Effort to launch review of occupational licenses stalls, appears dead for session

February 22, 2018

LINCOLN - An effort to review the occupational licenses the state issues has apparently died a quiet death.

Sen. Laura Ebke of Crete, sponsor of LB 299, says she was disappointed when Speaker Jim Scheer told her the bill wouldn’t return to the legislative floor, because she couldn’t assure him she had enough votes to break a filibuster.

“A little bit. I would have like to have at least seen it through to the full three hours to see if we could have gotten a vote on the committee amendment and had a chance to move it,” Ebke tells Nebraska Radio Network.

The measure came close. Debate ended Tuesday after lawmakers rejected by one vote an amendment which would have removed health care professionals from the bill.
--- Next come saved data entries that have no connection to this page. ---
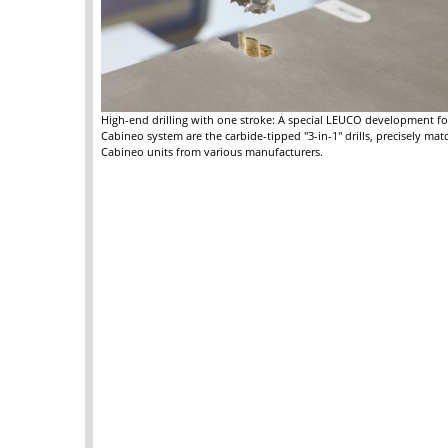
High-end drilling with one stroke: A special LEUCO development fo
Cabineo system are the carbide-tipped "3-in-1" drills, precisely mat
Cabineo units from various manufacturers.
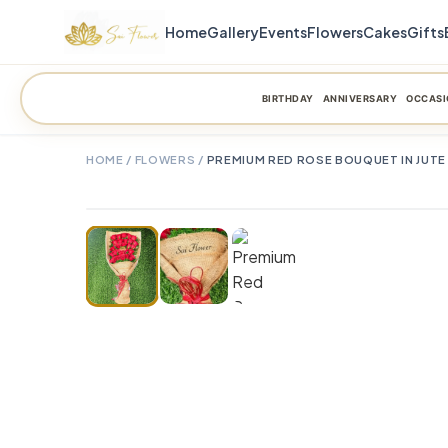
Home
Gallery
Events
Flowers
Cakes
Gifts
BIRTHDAY
ANNIVERSARY
OCCASI
HOME
/
FLOWERS
/
PREMIUM RED ROSE BOUQUET IN JUTE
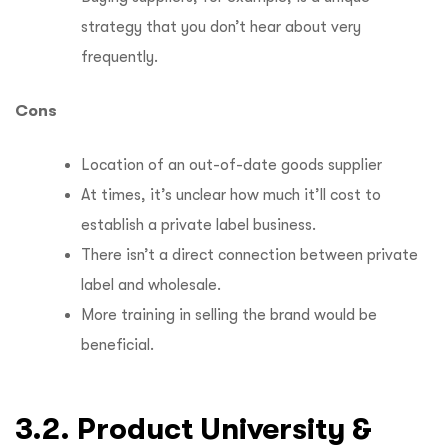
strategy that you don’t hear about very
frequently.
Cons
Location of an out-of-date goods supplier
At times, it’s unclear how much it’ll cost to
establish a private label business.
There isn’t a direct connection between private
label and wholesale.
More training in selling the brand would be
beneficial.
3.2. Product University &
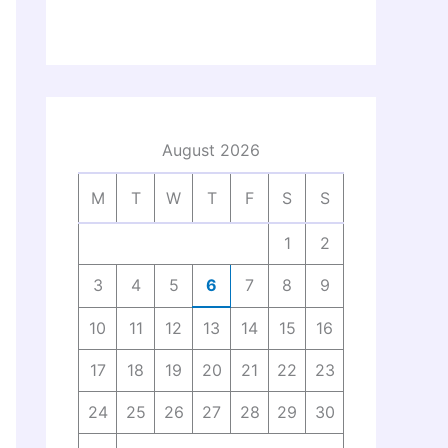
August 2026
M
T
W
T
F
S
S
1
2
3
4
5
6
7
8
9
10
11
12
13
14
15
16
17
18
19
20
21
22
23
24
25
26
27
28
29
30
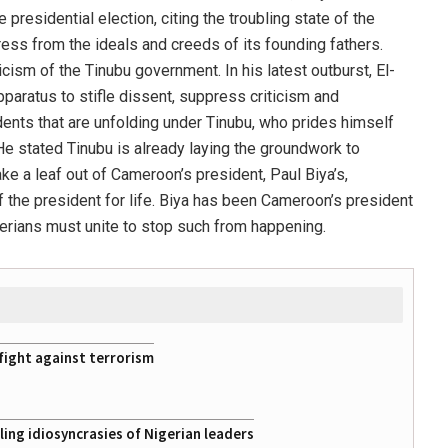
e presidential election, citing the troubling state of the
ress from the ideals and creeds of its founding fathers.
icism of the Tinubu government. In his latest outburst, El-
paratus to stifle dissent, suppress criticism and
ents that are unfolding under Tinubu, who prides himself
 He stated Tinubu is already laying the groundwork to
ke a leaf out of Cameroon’s president, Paul Biya’s,
 the president for life. Biya has been Cameroon’s president
erians must unite to stop such from happening.
fight against terrorism
ing idiosyncrasies of Nigerian leaders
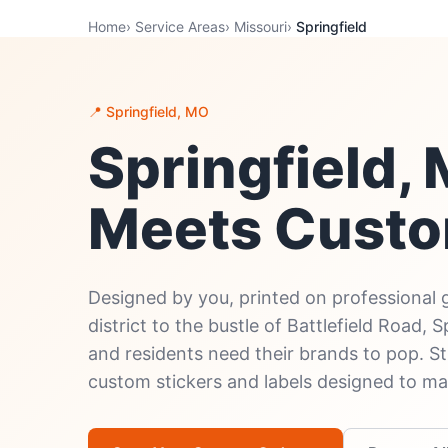
Home
›
Service Areas
›
Missouri
›
Springfield
📍 Springfield, MO
Springfield
Meets Custo
Designed by you, printed on professional 
district to the bustle of Battlefield Road, 
and residents need their brands to pop. S
custom stickers and labels designed to ma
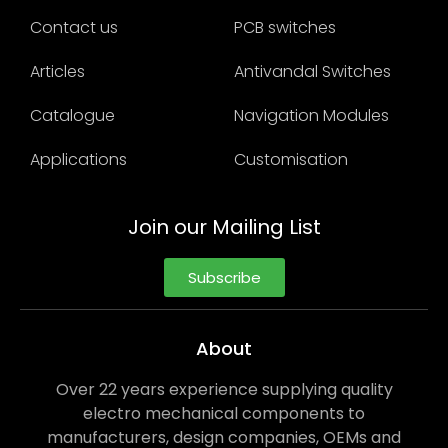
Contact us
PCB switches
Articles
Antivandal Switches
Catalogue
Navigation Modules
Applications
Customisation
Join our Mailing List
Subscribe
About
Over 22 years experience supplying quality
electro mechanical components to
manufacturers, design companies, OEMs and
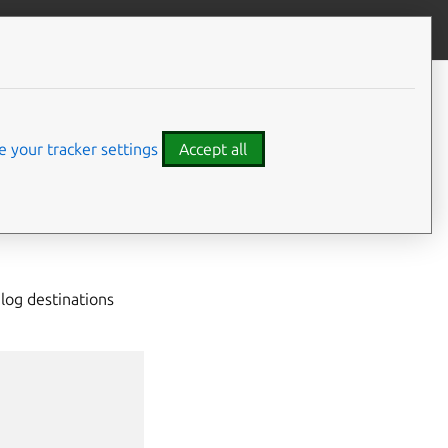
Give feedback
CONTENTS
Usage
Specify services
 your tracker settings
Accept all
Labels
See more
 log destinations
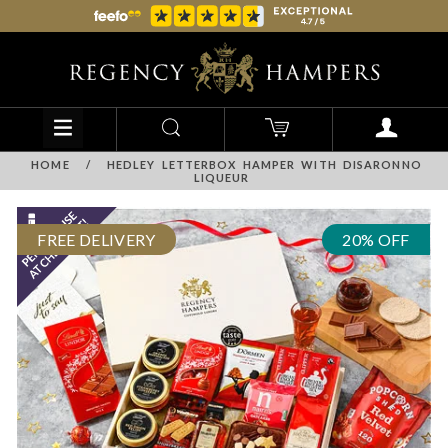
HOME
/
HEDLEY LETTERBOX HAMPER WITH DISARONNO
LIQUEUR
FREE DELIVERY
20% OFF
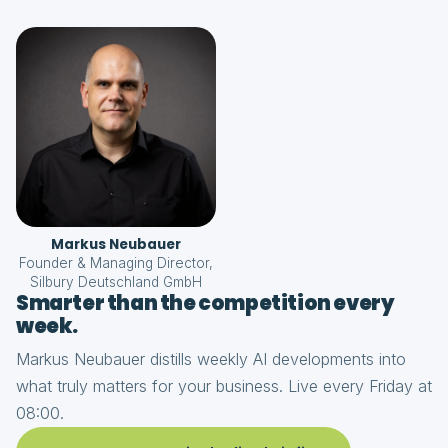
Markus Neubauer
Founder & Managing Director,
Silbury Deutschland GmbH
Smarter than the competition every
week.
Markus Neubauer distills weekly AI developments into
what truly matters for your business. Live every Friday at
08:00.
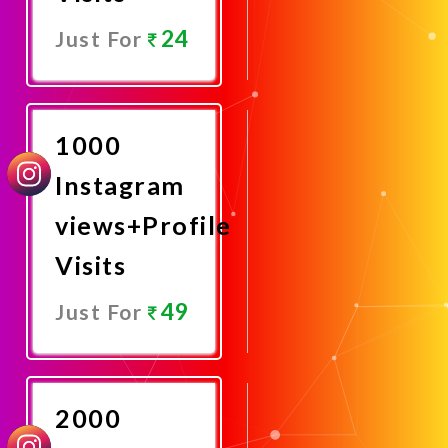
24
Just For
Promote
Now
1000
Instagram
views+Profile
Visits
49
Just For
Promote
Now
2000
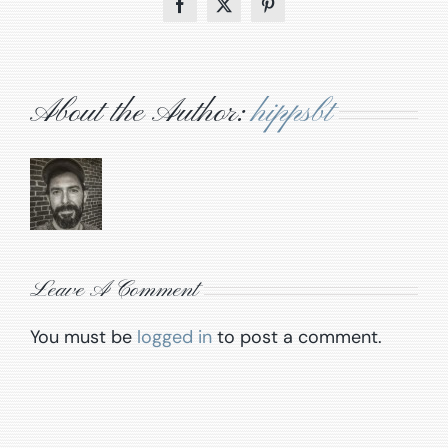
Facebook
X
Pinterest
About the Author:
hippsbt
Leave A Comment
You must be
logged in
to post a comment.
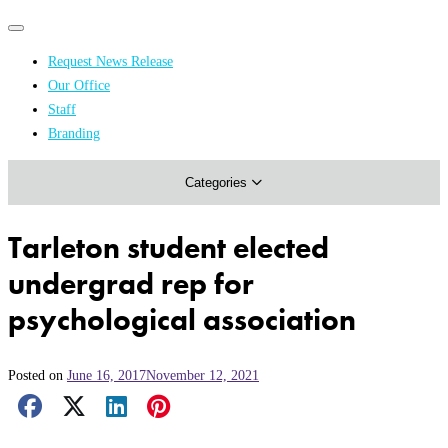
Primary
Primary
navigation
navigation
Request News Release
menu
Our Office
Academics & Research
Staff
Branding
Arts & Events
Categories
Athletics
Campus & Community
Tarleton student elected
Honors & Achievements
undergrad rep for
Science & Health
psychological association
Posted on
June 16, 2017
November 12, 2021
Facebook Share
X Share
LinkedIn Share
Pinterest Share
Email Share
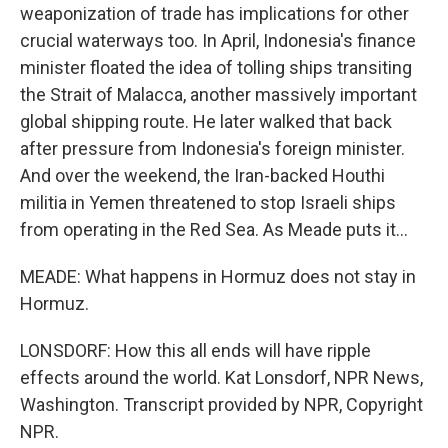
weaponization of trade has implications for other
crucial waterways too. In April, Indonesia's finance
minister floated the idea of tolling ships transiting
the Strait of Malacca, another massively important
global shipping route. He later walked that back
after pressure from Indonesia's foreign minister.
And over the weekend, the Iran-backed Houthi
militia in Yemen threatened to stop Israeli ships
from operating in the Red Sea. As Meade puts it...
MEADE: What happens in Hormuz does not stay in
Hormuz.
LONSDORF: How this all ends will have ripple
effects around the world. Kat Lonsdorf, NPR News,
Washington. Transcript provided by NPR, Copyright
NPR.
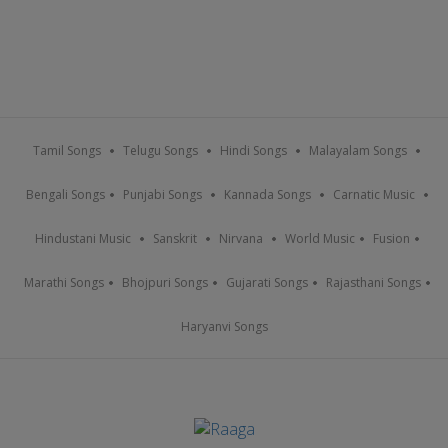
Tamil Songs
Telugu Songs
Hindi Songs
Malayalam Songs
Bengali Songs
Punjabi Songs
Kannada Songs
Carnatic Music
Hindustani Music
Sanskrit
Nirvana
World Music
Fusion
Marathi Songs
Bhojpuri Songs
Gujarati Songs
Rajasthani Songs
Haryanvi Songs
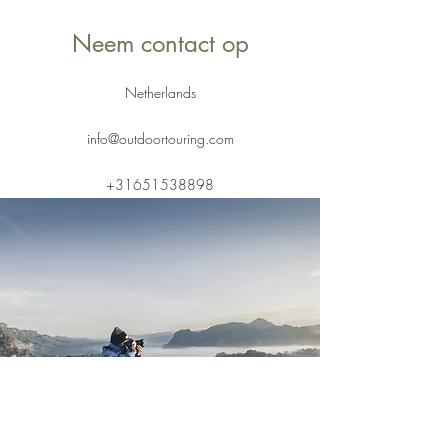
Neem contact op
Netherlands
info@outdoortouring.com
+31651538898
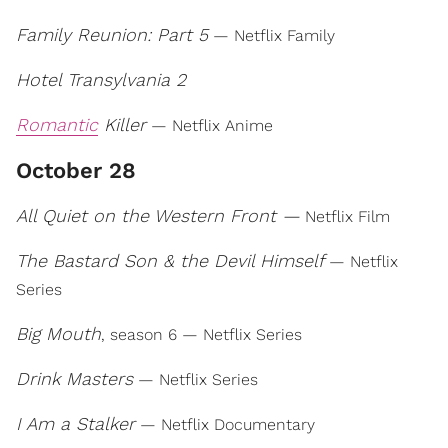
Family Reunion: Part 5
— Netflix Family
Hotel Transylvania 2
Romantic
Killer
— Netflix Anime
October 28
All Quiet on the Western Front —
Netflix Film
The Bastard Son & the Devil Himself
— Netflix
Series
Big Mouth
, season 6 — Netflix Series
Drink Masters
— Netflix Series
I Am a Stalker
— Netflix Documentary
Ebke estimated she had about 20 minutes to go before she could call for a cloture motion to ended debate and go to a vote.

LB 299 would have created a mechanism to analyze the effectiveness and need for the nearly 200 occupational licenses issued by the state.

Ebke says her bill would have done more than cut red tape.

“It engages the legislature in an on-going review process,” according to Ebke. “We have shown we have turned these boards, these licensing boards, loose and we don’t pay any attention to them unless someone brings us a specific one. I think it’s important for us to continue to review. I mean, we’ve delegated our authority to these boards for licensing. So, we ought to make sure we follow up on it.”

Ebke says the opposition during floor debate Tuesday caught her off-guard.

“Things were coming at us from a lot of different angles,” Ebke says. “It wasn’t entirely clear to me why.”

Debate seemed to have turned into a full-fledged filibuster. It would have required 33 votes to break the filibuster and go to a vote on the bill.

Ebke says the legislature needs to review the effectiveness of occupational licenses.

“Personally, I think that most of the licenses that we’ve got aren’t going to be messed with, even in a review process,” according to Ebke. “But, I think that it’s a good thing for the legislature to on an on-going basis review those licenses and make sure they’re doing what we want them to do.”